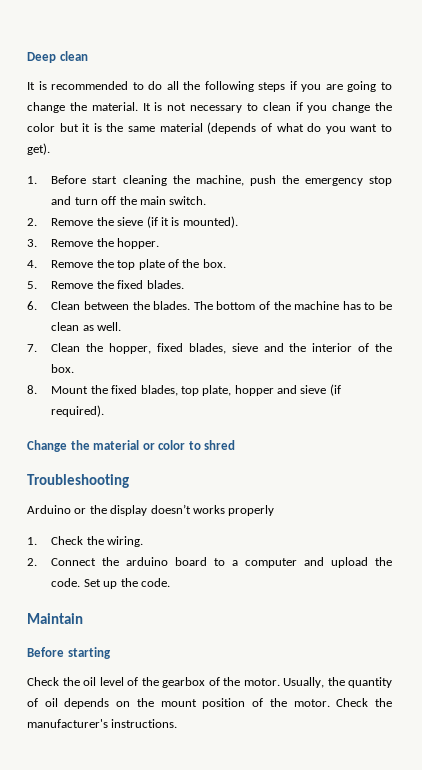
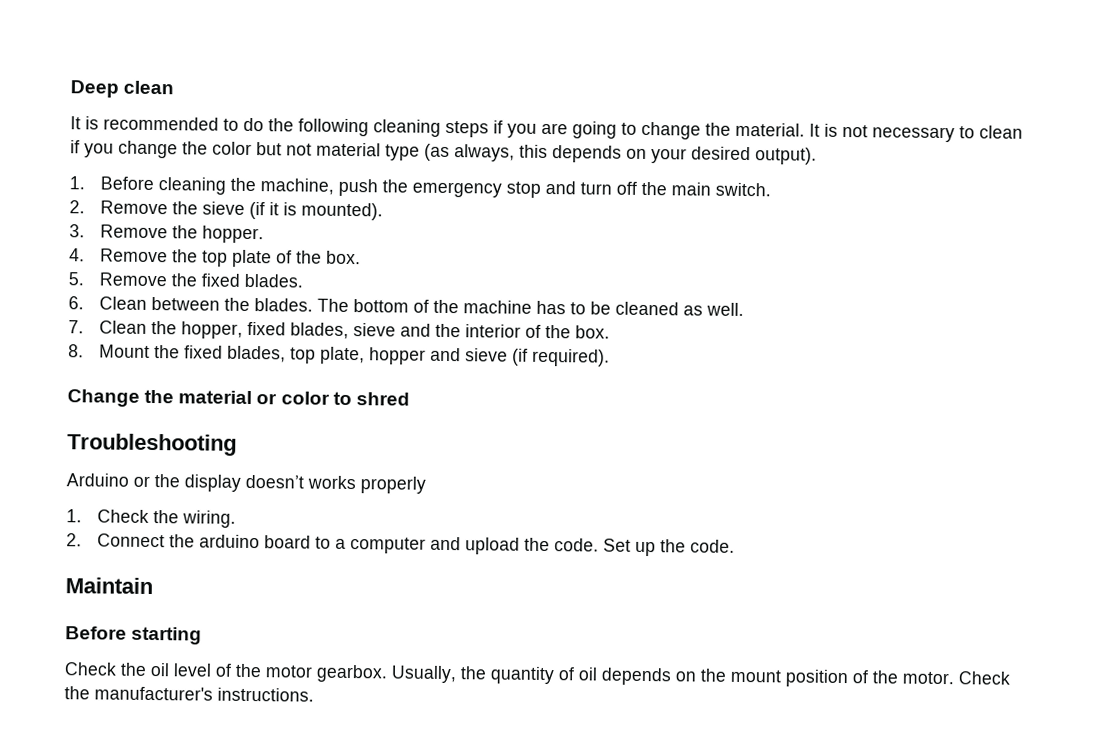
[166,81,179,90] all -> (264, 124) none
(254, 86) none -> [373,119,441,137] cleaning
[82,122,393,134] [27,143,50,155] it is the same material (depends of what do you want to get). -> [286,142,817,165] not material type (as always, this depends on your desired output).
[92,176,118,184] start -> (154, 183) none
[51,322,80,331] clean -> [614,301,679,316] cleaned
[162,677,280,688] gearbox of the motor. -> [265,664,388,683] motor gearbox.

◆ What you need to do:
Please output all the data exactly as given, with the pictures omitted.

◆ Completed task:
[166,81,179,90] all -> (264, 124) none
(254, 86) none -> [373,119,441,137] cleaning
[82,122,393,134] [27,143,50,155] it is the same material (depends of what do you want to get). -> [286,142,817,165] not material type (as always, this depends on your desired output).
[92,176,118,184] start -> (154, 183) none
[51,322,80,331] clean -> [614,301,679,316] cleaned
[162,677,280,688] gearbox of the motor. -> [265,664,388,683] motor gearbox.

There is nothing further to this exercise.